ARC Control Driver Information

IMPORTANT: Using an improper driver can cause problems that are not immediately apparent! If you are not the application provider (OEM), you should consult with your application provider to find out which driver is appropriate for your use. Our drivers should only be used if specifically required for driver support — either as a tool for software engineers or if directed by an application provider. Using our drivers when unnecessary can lead to a driver conflict that could be difficult to resolve! Please read the information below.

Most of our downloadable drivers for ARCNET Network Interface Modules (NIMs) consist of several files compressed into one self-extracting ZIP file. Several types of drivers are available for download, each with specific characteristics.

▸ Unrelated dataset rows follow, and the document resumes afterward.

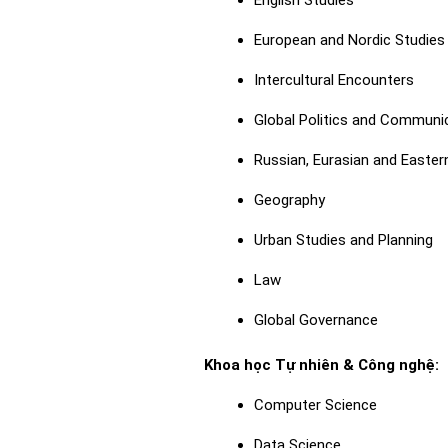
English Studies
European and Nordic Studies
Intercultural Encounters
Global Politics and Communi
Russian, Eurasian and Easter
Geography
Urban Studies and Planning
Law
Global Governance
Khoa học Tự nhiên & Công nghệ:
Computer Science
Data Science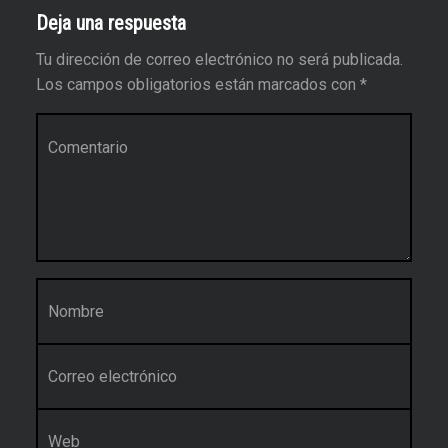
Deja una respuesta
Tu dirección de correo electrónico no será publicada.
Los campos obligatorios están marcados con
*
Comentario
*
Nombre
*
Correo electrónico
*
Web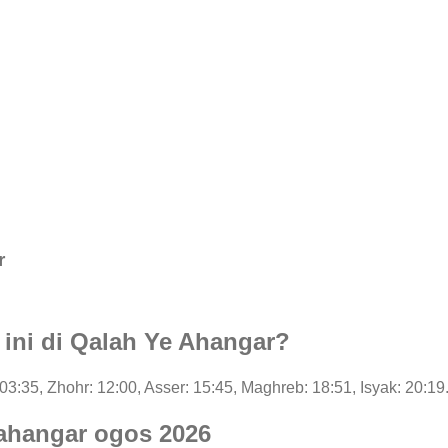
r
i ini di Qalah Ye Ahangar?
: 03:35, Zhohr: 12:00, Asser: 15:45, Maghreb: 18:51, Isyak: 20:19
-ahangar ogos 2026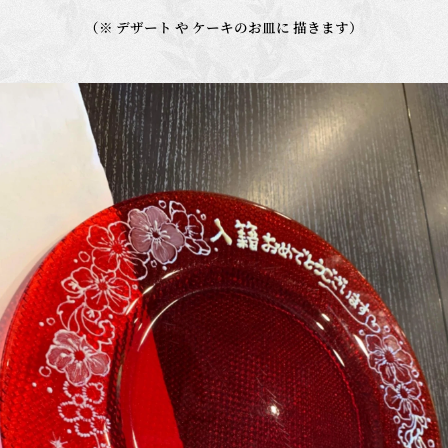
（※ デザート や ケーキのお皿に 描きます）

Various factors determine which type is needed in a particular situation.

Our Technical Notes provide detailed driver information beyond the following brief remarks that should be read before choosing an option.

This is essentially a packet driver – allowing communication by raw packets having no protocol encapsulation. Each null-stack driver ZIP file includes a programmer guide and sample Windows application written in C. In Windows 95/98/ME, the enabler must be installed before the null-stack driver is used. In Windows 2000 and Windows XP, Device Manager will not list the null-stack driver as a network adapter, but as a multipurpose adapter with a gray diamond icon.

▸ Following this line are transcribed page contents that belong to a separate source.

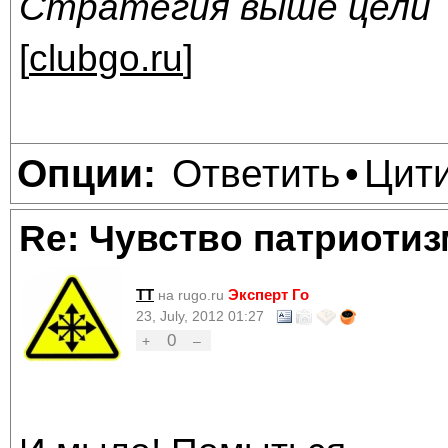
Стратегия выше цели
[
clubgo.ru
]
Ответить
Цит
Опции:
•
Re: Чувство патриотиз
TT
Эксперт Го
на rugo.ru
23, July, 2012 01:27
0
+
–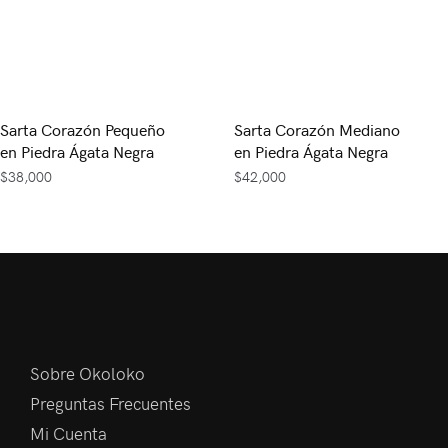
Sarta Corazón Pequeño
Sarta Corazón Mediano
en Piedra Ágata Negra
en Piedra Ágata Negra
$
38,000
$
42,000
Sobre Okoloko
Preguntas Frecuentes
Mi Cuenta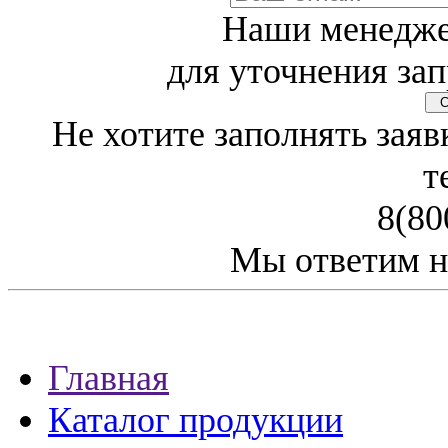
Наши менедже
для уточнения зап
Св
Не хотите заполнять заяв
т
8(80
Мы ответим н
Главная
Каталог продукции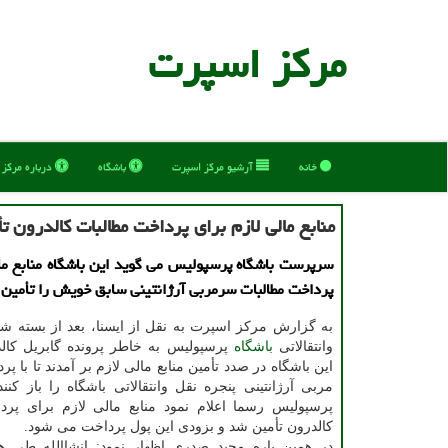
مركز اسپرت
خانه
آرشیو مركز اسپرت
باشگاه
درباره مركز
منابع مالی لازم برای پرداخت مطالبات کالدرون ت
سرپرست باشگاه پرسپولیس می گوید این باشگاه منابع مال
پرداخت مطالبات سرمربی آرژانتینی سابق خویش را تأمین
به گزارش مرکز اسپرت به نقل از ایسنا، بعد از بسته ش
وانتقالاتی
باشگاه
پرسپولیس به خاطر پرونده گابریل کالد
این باشگاه در صدد تأمین منابع مالی لازم بر آمدند تا با پ
مربی آرژانتینی پنجره نقل وانتقالاتی باشگاه را باز کنند
پرسپولیس رسما اعلام نمود منابع مالی لازم برای پرد
کالدرون تأمین شد و بزودی این پول پرداخت می شود.
در همین باره مجید صدری اظهار نمود: انشاالله طی هفت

NDIS (Network Driver Interface Specification)
An NDIS driver allows a single network interface module (NIM) to support multiple network protocols and normally requires the use of a standard protocol such as TCP/IP or IPX/SPX. When the NDIS driver is properly installed, Windows Device Manager will list it as a network adapter with the standard icon.

Enabler (Only for use with Windows 95/98/ME)
An enabler is not truly a communications driver. It is a simple driver which allows Windows 95/98/ME to allocate resources to a NIM. After resources are assigned, further driver functionality must be provided by other software, typically supplied by the application provider. As with the Null-Stack driver, Device Manager will not list the enabler as a network adapter, but as a multipurpose adapter with the gray diamond icon.

Note: The enabler allows a DOS or 16-bit-mode driver to communicate with the COM20020/22 located on our cards — but for a PCI20 which is sharing an interrupt with another device, the application or driver could have problems when interrupts occur.

ODI (Open Data-Link Interface)
Although mostly for Novell systems, ODI drivers work with various versions of Windows and allow the protocol stack to be separate from the actual NIM driver. Most ODI drivers run in Real Mode whereas NDIS 3.0 and greater drivers run in Enhanced or Protected Mode. Thus, an ODI driver is usually limited to use with Win95/98/ME or DOS. As with the NDIS driver, Device Manager will list an ODI driver as a network adapter with the standard icon.